Publié le par Michel Durand

Feu la chrétienté, disait Emmanuel Mounier. Le dernier propos de C. Dagens nous interroge tous: Le Christ n'est pas une valeur. Tout est dit
Le 29 avril, j’ai déposé sur ce blog un article de Claude Dagens. Je vous invite à le relire. Invitation également à lire le courrier des lecteurs de La Croix du 22 juin :

Merci à La Croix d'avoir publié cette intervention et à Claude Dagens de l'avoir écrite et d'avoir accepté sa parution (La Croix du 23 avril). C'est courageux et nécessaire par les temps qui courent. Dominique Quinio, dans un précédent éditorial, avait souligné l'importance et le risque du débat dans l'Église.
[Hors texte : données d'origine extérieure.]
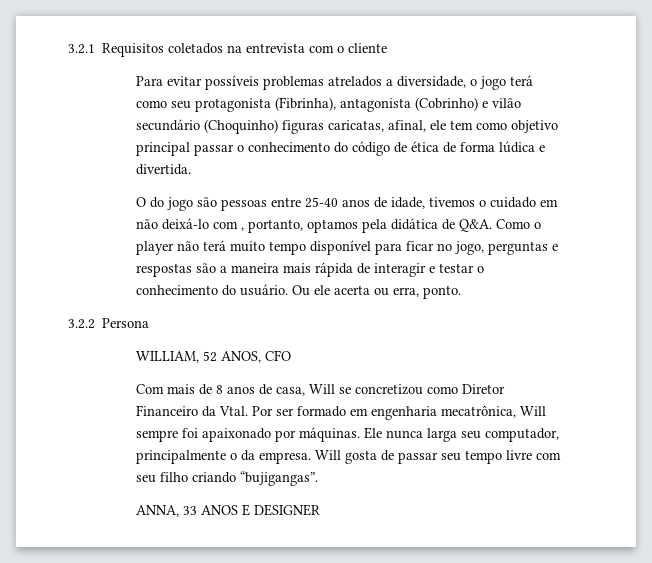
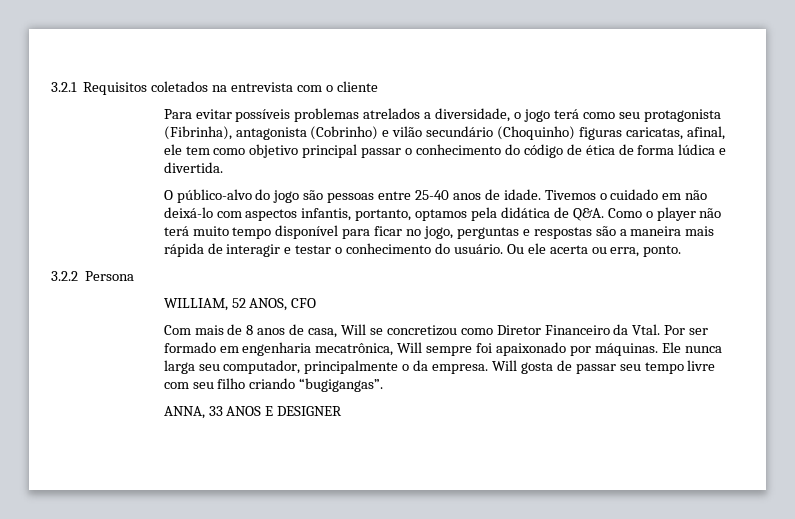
(147, 202) none -> [176,189,252,203] público-alvo
[391,197,476,209] idade, tivemos -> [503,189,596,200] idade. Tivemos
[241,227,245,231] , -> [245,208,352,221] aspectos infantis,
[240,471,319,486] “bujigangas”. -> [299,378,384,392] “bugigangas”.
François Euvé, dans son blog de la revue Études, a repris le même thème.

Le débat fait peur. L'unanimité est à jamais impossible, sauf, bien sûr, en ce qui concerne le cœur de la foi. À ce propos, le débat à Lourdes a eu lieu à huis clos. Quelle différence avec Vatican II !

A-t-on oublié ce que relatent les Actes des Apôtres? Le pape François en appelle à une « Église capable de sortir d'elle-même et d'aller dans les périphéries… qui va vers celui qui ne la fréquente pas, qui s'en est allé ou qui est indifférent ».

Dans notre banlieue lyonnaise, nous avons vécu et nous vivons exactement ce que décrit l'évêque d'Angoulême.

Les prêtres de la génération du dernier Concile sont suivis par des quadragénaires, beaucoup plus soucieux d'identité traditionnelle, d'un retour aux rites classiques, de références au droit canon. Nous constatons le même phénomène dans une paroisse du sud de Paris. Il serait dangereux de généraliser. Mais la tentation est bien là: refus de la sécularisation, tentation du repli identitaire, volonté d'affirmer « le pouvoir des prêtres plutôt que le service ».

Feu la chrétienté, disait Emmanuel Mounier il y a soixante-dix ans!

Le dernier propos de Claude Dagens nous interroge tous : « Le Christ n'est pas une valeur. » Tout est dit.

Pour notre part, nous resterons au milieu de la société, essayant de répondre de ce qui nous anime. Ce n'est pas un refus de la visibilité de l'Église, mais celle-ci devra se manifester de façon plurielle.